If we now run a simple SELECT TOP 5 on both the External Table and View by logging in as the andycsynapse user. We’re using SQL Server Management Studio (SSMS) to connect to the Serverless SQL Pools endpoint and login.

--select from the external table
SELECT TOP 5 
    UserID,
    EventType,
    ProductID,
    URL,
    Device,
    SessionViewSeconds
FROM LDW.WebTelemetryParquet

--select from the view
SELECT TOP 5 
    UserID,
    EventType,
    ProductID,
    URL,
    Device,
    SessionViewSeconds
FROM LDW.vwWebTelemetryParquet

As you can see, we’re able to see data from both the External Table and the View. However…let’s look at some unwanted access.

Access to Azure Data Lake Gen2 Account

We’ve been able to select data from both the External Table and View successfully, but we have an issue. If we run a SELECT query with the OPENROWSET command on another folder in the data lake and bypass the External Table and View, we see that the query executes successfully. To do this the user would need to know the DATA_SOURCE name that’s configured to access the data lake. This isn’t out of the realms of possibility and we really don’t want to be using a “let’s hope they don’t know the name…” security strategy…

This is because OPENROWSET usage is enabled by default…we need to deny access to this by running the following command to deny usage of the BULK command to the user. Alternatively we can DENY access to the public role, which will ensure all users have this permission denied.

--deny use of the OPENROWSET BULK command
USE master;
DENY ADMINISTER BULK OPERATIONS TO [ADGSynapseWebTelemetry];

--alternatively deny bulk operations on the public role
USE master;
DENY ADMINISTER BULK OPERATIONS TO [public];

--we can then grant access to BULK/OPENROWSET on a database-by-database basis
USE SQLWebTelemetryAnalysis;
GRANT ADMINISTER DATABASE BULK OPERATIONS TO [public];

If we now run the SELECT TOP 5 command, we can see that the DENY command has removed permissions to use the OPENROWSET BULK command.

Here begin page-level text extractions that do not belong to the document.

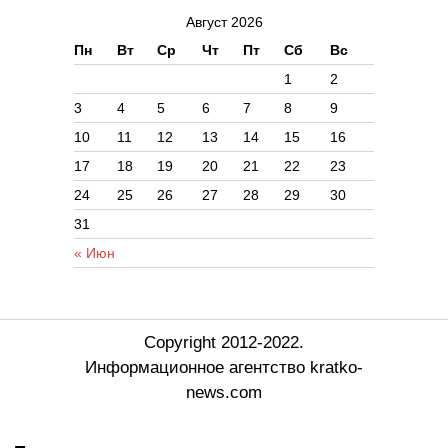
Август 2026
Пн
Вт
Ср
Чт
Пт
Сб
Вс
1
2
3
4
5
6
7
8
9
10
11
12
13
14
15
16
17
18
19
20
21
22
23
24
25
26
27
28
29
30
31
« Июн
Copyright 2012-2022.
Информационное агентство kratko-
news.com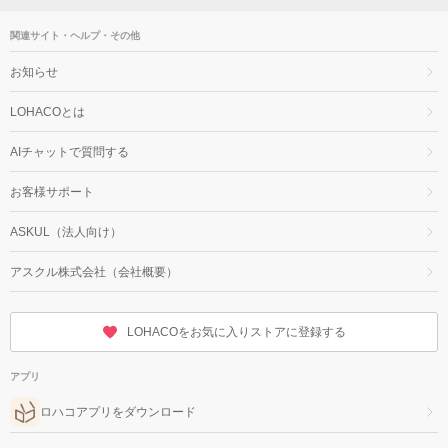
関連サイト・ヘルプ・その他
お知らせ
LOHACOとは
AIチャットで質問する
お客様サポート
ASKUL（法人向け）
アスクル株式会社（会社概要）
LOHACOをお気に入りストアに登録する
アプリ
ロハコアプリをダウンロード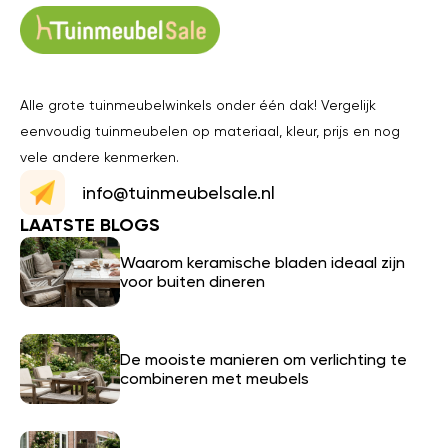
Alle grote tuinmeubelwinkels onder één dak! Vergelijk
eenvoudig tuinmeubelen op materiaal, kleur, prijs en nog
vele andere kenmerken.
info@tuinmeubelsale.nl
LAATSTE BLOGS
Waarom keramische bladen ideaal zijn
voor buiten dineren
De mooiste manieren om verlichting te
combineren met meubels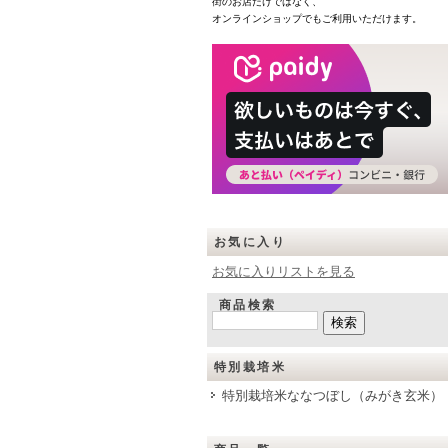
街のお店だけではなく、
オンラインショップでもご利用いただけます。
お気に入り
お気に入りリストを見る
商品検索
特別栽培米
特別栽培米ななつぼし（みがき玄米）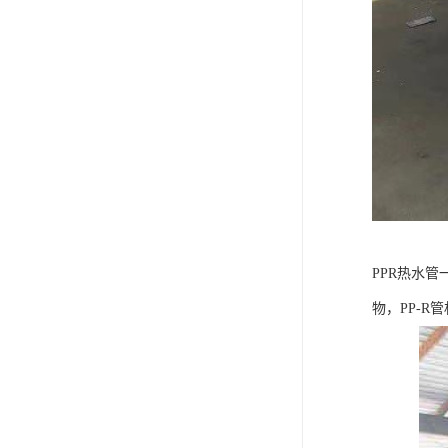
PPR热水
物，PP-R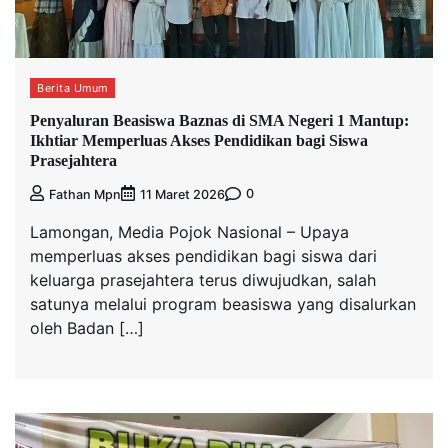
Berita Umum
Penyaluran Beasiswa Baznas di SMA Negeri 1 Mantup:
Ikhtiar Memperluas Akses Pendidikan bagi Siswa
Prasejahtera
0
Fathan Mpn
11 Maret 2026
Lamongan, Media Pojok Nasional – Upaya
memperluas akses pendidikan bagi siswa dari
keluarga prasejahtera terus diwujudkan, salah
satunya melalui program beasiswa yang disalurkan
oleh Badan […]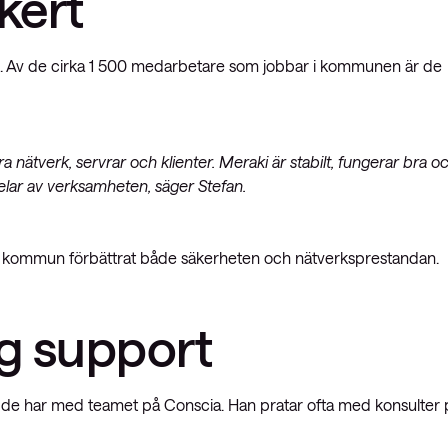
kert
n. Av de cirka 1 500 medarbetare som jobbar i kommunen är de
tera nätverk, servrar och klienter. Meraki är stabilt, fungerar bra o
delar av verksamheten, säger Stefan.
ds kommun förbättrat både säkerheten och nätverksprestandan.
ig support
 de har med teamet på Conscia. Han pratar ofta med konsulter 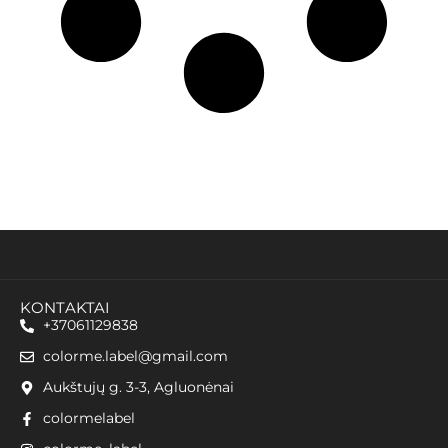
KONTAKTAI
+37061129838
colorme.label@gmail.com
Aukštujų g. 3-3, Agluonėnai
colormelabel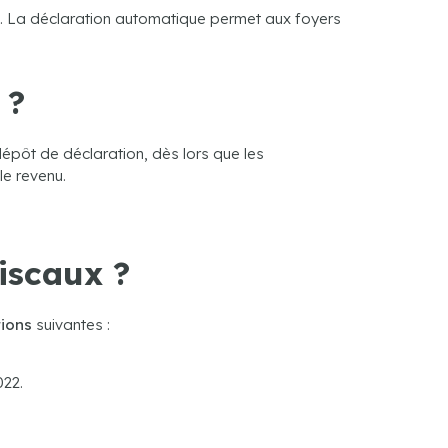
ue. La déclaration automatique permet aux foyers
 ?
épôt de déclaration, dès lors que les
le revenu.
iscaux ?
tions
suivantes :
22.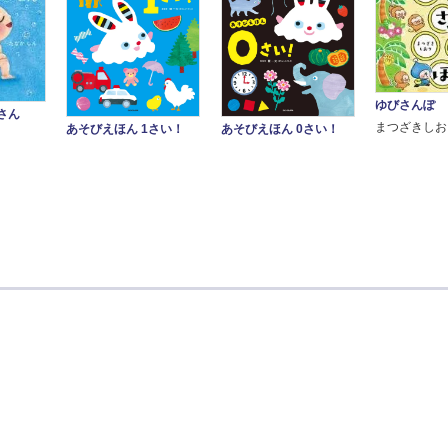
ゆびさんぽ
さん
まつざきしお
あそびえほん 1さい！
あそびえほん 0さい！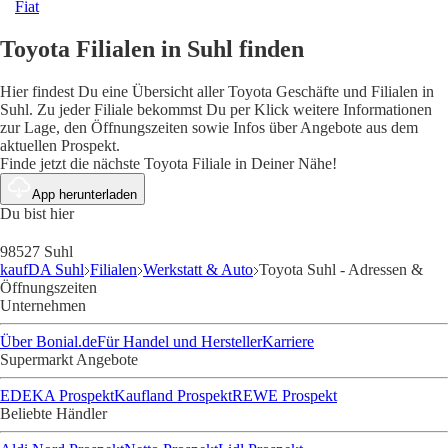
Fiat
Toyota Filialen in Suhl finden
Hier findest Du eine Übersicht aller Toyota Geschäfte und Filialen in
Suhl. Zu jeder Filiale bekommst Du per Klick weitere Informationen
zur Lage, den Öffnungszeiten sowie Infos über Angebote aus dem
aktuellen Prospekt.
Finde jetzt die nächste Toyota Filiale in Deiner Nähe!
App herunterladen
Du bist hier
98527 Suhl
kaufDA Suhl
Filialen
Werkstatt & Auto
Toyota Suhl - Adressen &
Öffnungszeiten
Unternehmen
Über Bonial.de
Für Handel und Hersteller
Karriere
Supermarkt Angebote
EDEKA Prospekt
Kaufland Prospekt
REWE Prospekt
Beliebte Händler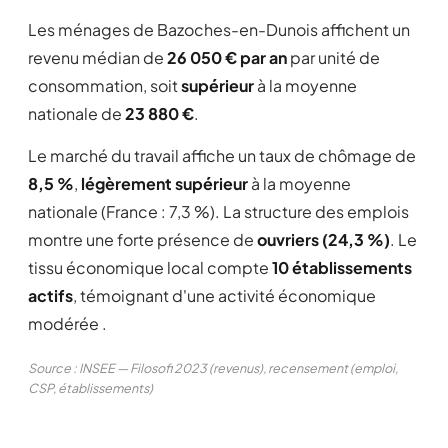
Les ménages de Bazoches-en-Dunois affichent un
revenu médian de
26 050 € par an
par unité de
consommation, soit
supérieur
à la moyenne
nationale de
23 880 €
.
Le marché du travail affiche un taux de chômage de
8,5 %
,
légèrement supérieur
à la moyenne
nationale (France : 7,3 %). La structure des emplois
montre une forte présence de
ouvriers (24,3 %)
. Le
tissu économique local compte
10 établissements
actifs
, témoignant d'une activité économique
modérée .
Source : INSEE — Filosofi 2023 (revenus), recensement (emploi,
CSP, établissements)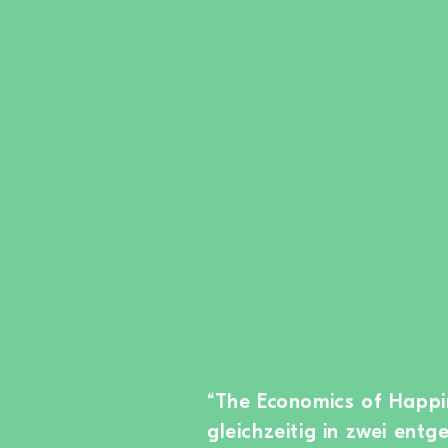
“The Economics of Happin
gleichzeitig in zwei ent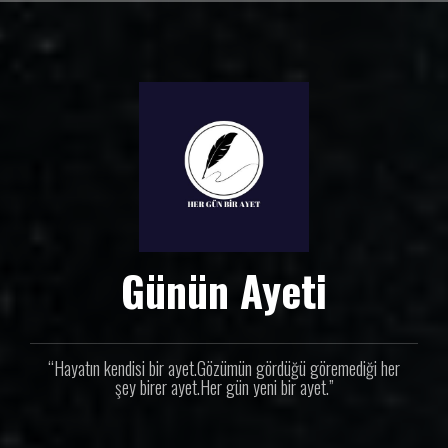
İ
ç
e
r
i
ğ
e
g
e
ç
Günün Ayeti
“Hayatın kendisi bir ayet.Gözümün gördüğü göremediği her
şey birer ayet.Her gün yeni bir ayet.”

This now stops the user account being able to run adhoc OPENROWSET queries on the data lake, but it’s now also stopped the View from working as the SQL definition in the view uses OPENROWSET.


Conclusion

In this blog post we’ve looked at how user permissions differ between External Tables and Views in a Serverless SQL Pools database and what we can do to restrict users accessing the underlying data lake data by denying the use of the BULK statement in the OPENROWSET command.